Anyone who lets his six-year-old watch Dr. Horrible is my automatic internet-BFF (willing or not).
PS My daughter is six, are arranged marriages frowned on these days?
You can blow up my Tumblr anytime.
Your polaroids rock my world.
You were such a delightful surprise. You seemed to just appear out of nowhere (to me anyway) and you are so funny and sweet.
The word you make me think of is “crisp.” In my head, that is how I characterize your humor. Since that doesn’t make sense, I’ll just say that equals good to me.
You are another strangely hard one. What is up with that? Your internet life is cool and your real life seems cool too. I guess that covers it.
Hope you got your real-life things worked out. I’ve missed your posts.
I wish I could color like you. And be as clever.
You don’t post as much as some people, but I’m always glad when you do.
I hope you are having fun, see you in 18 months.
Of course, everything you post is cool.
Best sister-in-law ever or best sister-in-law ever?
AND to Daniellei who started it all, I repeat what I said to her:
Of all the people I follow, you are the one that makes me think we could be awesome friends if we met in real life.
If you follow me, and I didn’t mention you, it is only because I haven’t followed you long enough to have something meaningful to say to you.
Well, that was educational (for me).
I guess I like you guys.
Just looking back through my posts today. I hope I didn’t freak anybody out. I might have freaked myself out a little, but I think it was worth it. I’ll try to wrap it up tomorrow, but I might actually have to get some work done.
I really love getting parenting things interspersed with your posts. I’m interested in how one pulls off the combination of being “cool, not-always-child-appropriate adult” and being a “parent”.
Ok, I’m out of time for today.
BECAUSE I HAVE A MADRID TRIP MEETING IN 30 MINUTES.
Just because I haven’t mentioned you yet, doesn’t mean I don’t have something to say.

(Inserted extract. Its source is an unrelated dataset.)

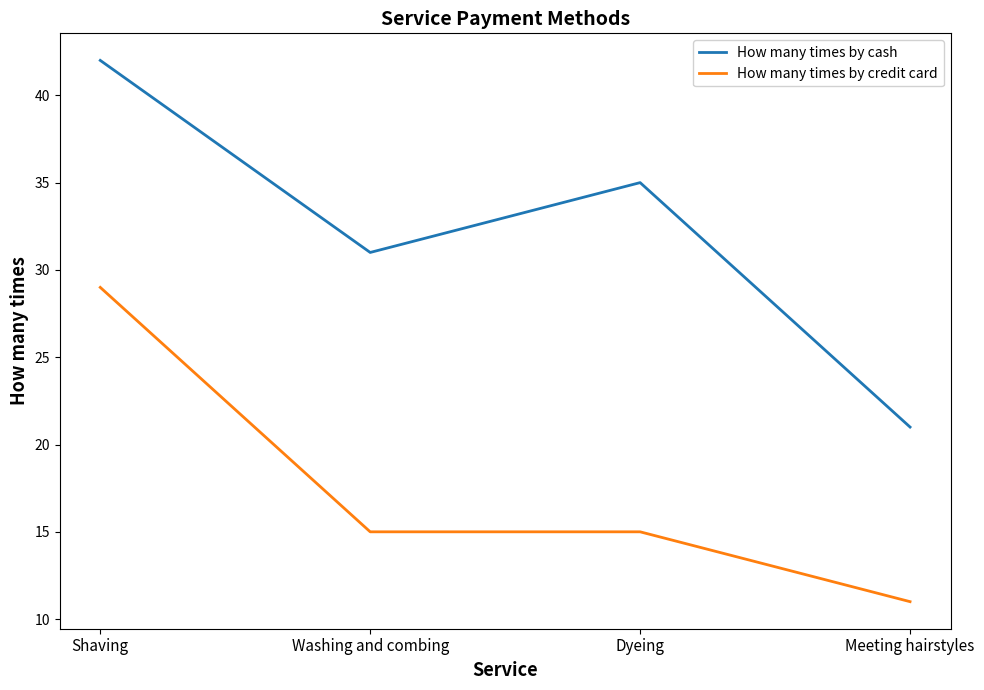

Which series has the widest spread of values?

How many times by cash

I just thought I loved you until you posted that GPOYW picture of yourself, and then one of your daughter. After that, I knew I loved you. Your dream tweets make me spit out my coffee.

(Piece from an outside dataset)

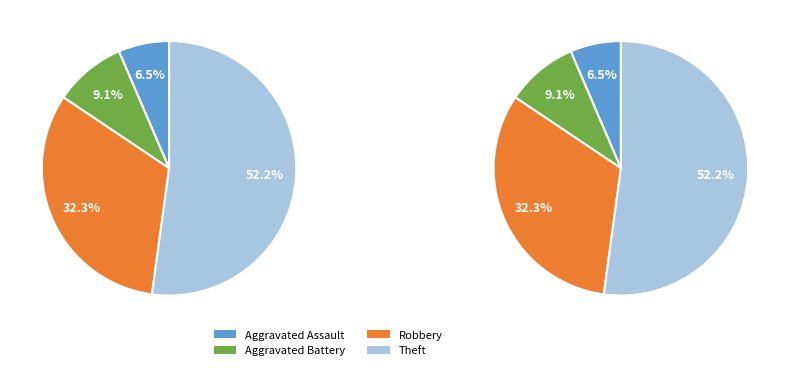

Count the number of slices in the pie.

4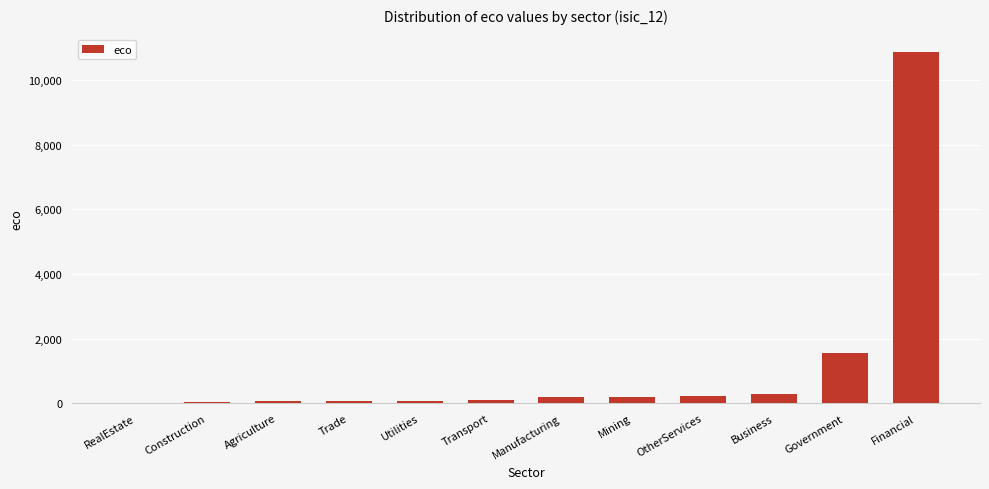

What is the ratio of the value at Manufacturing to the value at OtherServices?

0.8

This one is MUCH harder than I thought it would be. I love everything you post, but I can’t figure out how to make that meaningful to you. I love the nature shots, the insights into your life, everything…hmm… sorry if that is disappointing
I would like to know more about you.
There is something just so, so prickly about you that I love.

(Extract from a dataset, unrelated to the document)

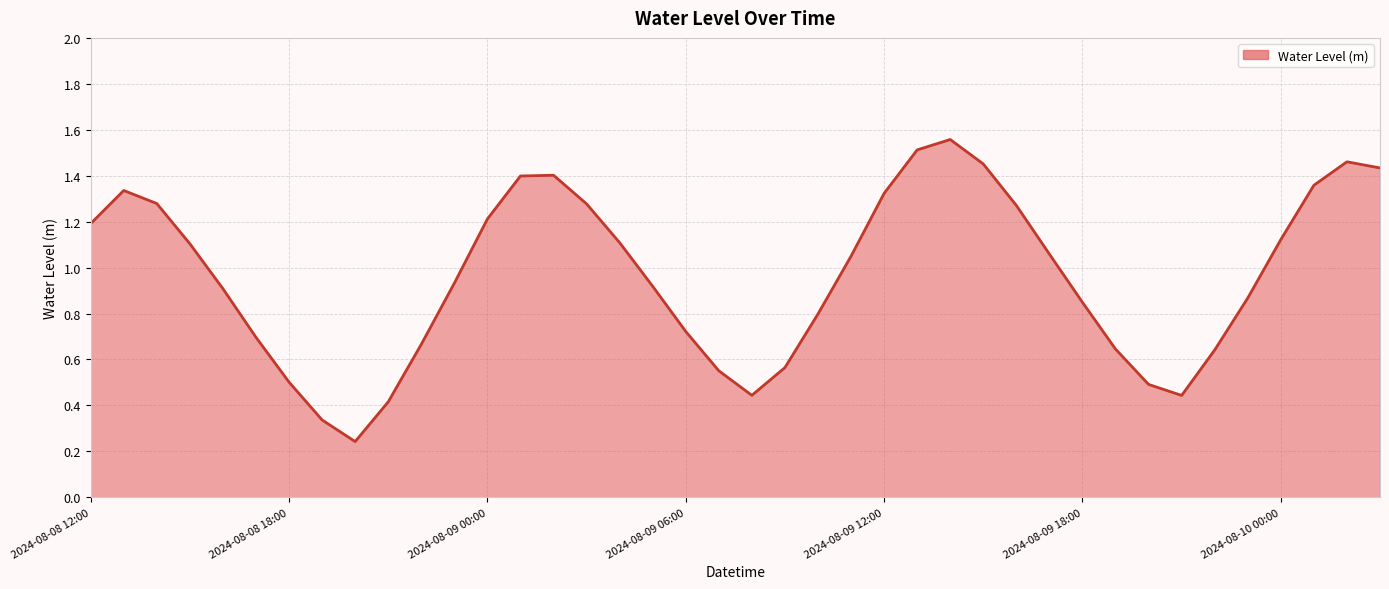

Count the number of data series in this chart.

1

I really look up to you. I don’t know how to be more specific about it, but I hope I can be as cool as you some day.
I can’t tell you how much I would like to accidentally run into you in DC.
I want to know who is responsible for this AWESOMENESSS.
You seem like someone I would really enjoy knowing in real life. You are smart and funny and then shockingly sweet. I’m kind of obsessed by what it would be like to have you over for dinner.
I know you are going through a rough time right now, and I wish we were real friends so I could do something useful, like do your laundry or mow your lawn.
I’m having trouble putting into words what I like about following you. It has something to do with the GenX dilemma (you are GenX, right? I am, and I think it takes one to know one). This sort of self-depreciating, slacker mentality combined with having grown up and procreated and having to kind of come to terms with the fact that you are worthwhile and pass that on to your children. Maybe that doesn’t resonate with you, but I think that is because I’m not saying it right.
I always feel really good when I get a “like” from you, because, for some reason, I’m under the impression you are a very discerning person. What have you done to give me that impression…well besides posting a video of your finger puppet berating you? I don’t know.
You make me smile. I wonder if you know how cool you are.
giromide (again, this one is for me)
Every time I see one of your audio posts, I know I’m in for a treat.